La ciberinteligencia como elemento proactivo en la ciberseguridad

El pasado 4 de noviembre, la Sociedad de Promoción Económica de Gran Canaria (SPEGC) organizó el “Trans Atlantic Cybersecurity Summit (TACS 2021)”, un encuentro tecnológico en el cual diferentes expertos del sector de la ciberseguridad realizaron una serie de ponencias sobre sus más recientes y destacados proyectos.

Una de estas charlas corrió a cargo de Carlos Seisdedos, responsable del área de Ciberinteligencia en Internet Security Auditors y analista de inteligencia, quien habló acerca de la ciberinteligencia como elemento proactivo en la ciberseguridad.

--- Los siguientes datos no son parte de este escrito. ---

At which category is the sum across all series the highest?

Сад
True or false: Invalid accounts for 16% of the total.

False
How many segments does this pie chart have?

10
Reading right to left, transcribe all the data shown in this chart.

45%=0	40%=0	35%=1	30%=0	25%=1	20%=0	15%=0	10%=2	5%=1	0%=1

La ciberseguridad es una utopía, lo que quiere decir que, por muy preparado que se esté frente a las amenazas digitales, siempre existirán fallos (como los cometidos por los humanos, por ejemplo) o surgirán nuevos tipos de amenazas que podrían burlar sistemas de seguridad pensados como impenetrables. Por ello, en su conferencia, Carlos hizo especial hincapié en la idea detrás del libro “El arte de la guerra”, escrito en torno al siglo V a.C. por el famoso estratega militar chino Sun Tzu, la cual consistía en dar el mismo grado de importancia tanto a conocerse a uno mismo como a conocer al enemigo, con el objetivo de librar batallas sin desastre.

Dentro del ámbito empresarial, el primer paso a seguir durante este proceso de proactividad es, por tanto, analizar y conocer las distintas vulnerabilidades que se encuentran implícitas en el propio sistema de ciberseguridad, siendo indiferente si dichas debilidades son provenientes de los softwares empleados en la organización o de los mismos mecanismos internos de la corporación; para luego proceder a su eliminación y/o parcheo.

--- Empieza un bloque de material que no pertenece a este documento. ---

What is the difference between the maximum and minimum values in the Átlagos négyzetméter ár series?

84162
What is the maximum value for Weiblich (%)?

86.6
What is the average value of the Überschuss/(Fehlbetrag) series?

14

En el segundo paso, y ya habiéndonos conocido a nosotros mismos, deberemos proceder a conocer al enemigo. Para ello debemos conocer sus procedimiento de actuar, en definitiva, la metodología de ataque para ser capaces de anteponernos y mitigar futuros incidentes de seguridad. Es necesario aquí aplicar el ciclo de inteligencia para poder obtener información (datos) y transformar dicha recolección en inteligencia.

 

Un claro ejemplo de la importancia que tiene el conocerse a uno mismo y al enemigo es la rápida capacidad de reacción que tendríamos al descubrir que una entidad, de características de sistema similares a las nuestras, ha sido atacada. Estudiar dicho ataque afinaría, de manera bastante precisa, el proceso a seguir para evitar que nuestras mismas vulnerabilidades fuesen explotadas también.

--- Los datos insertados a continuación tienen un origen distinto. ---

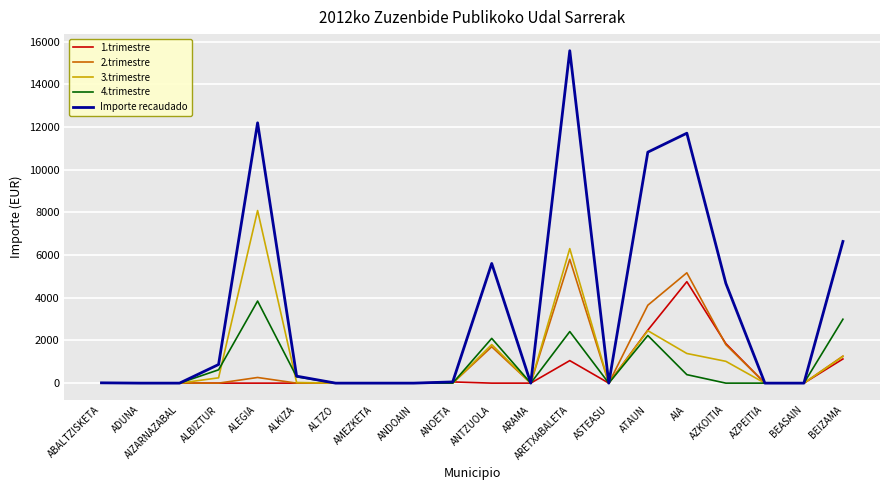

What is the spread (max minus min) of values at ATAUN?

8590.1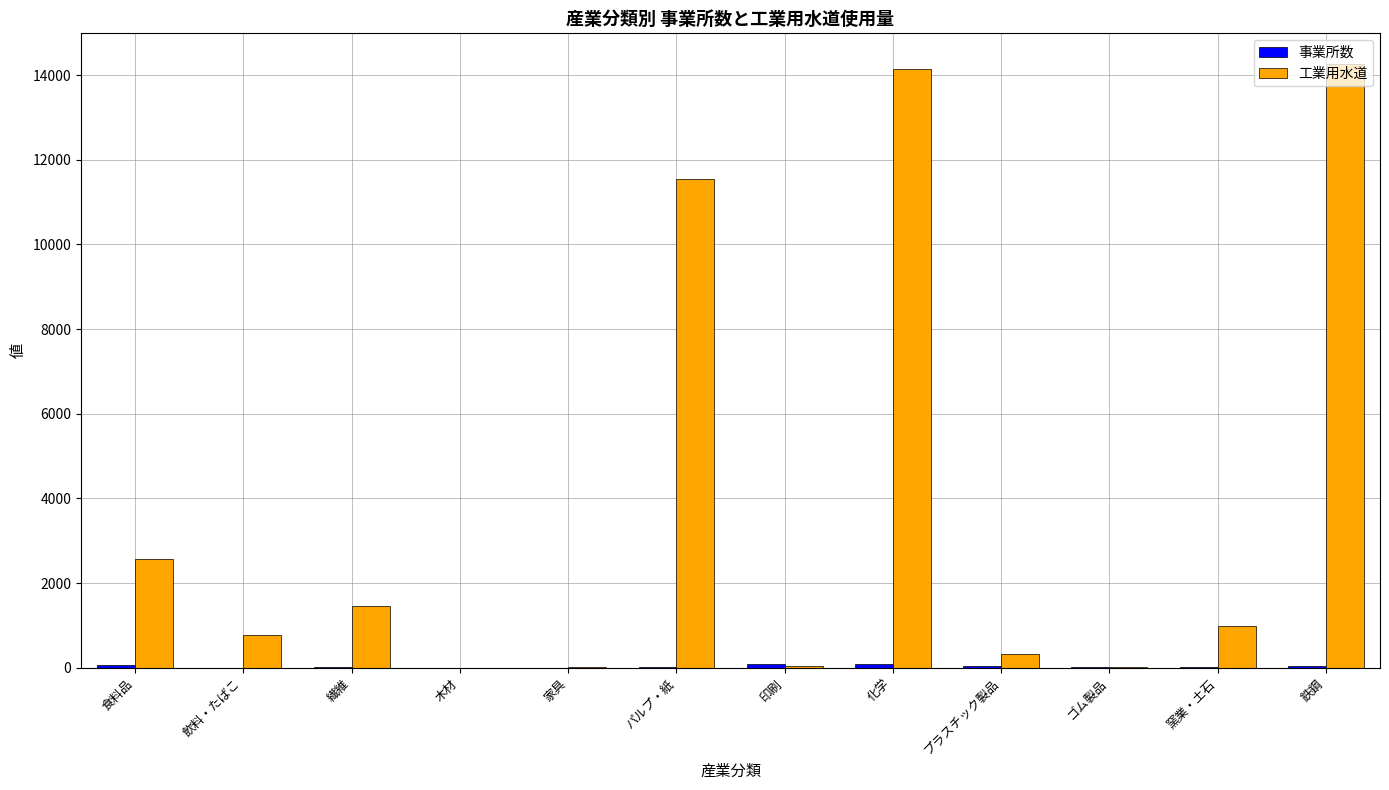

Which series has the largest total across all categories?

工業用水道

El objetivo de la presentación de Carlos era dar a entender que, a veces, disponer de demasiadas herramientas de protección no siempre implica una mayor efectividad en la ciberseguridad. Crear inteligencia a partir de los conocimientos obtenidos a partir de nuestras características y las de nuestros enemigos suele dar como resultado una mayor eficiencia en el empleo de los recursos encargados de preservar la solidez de nuestros sistemas.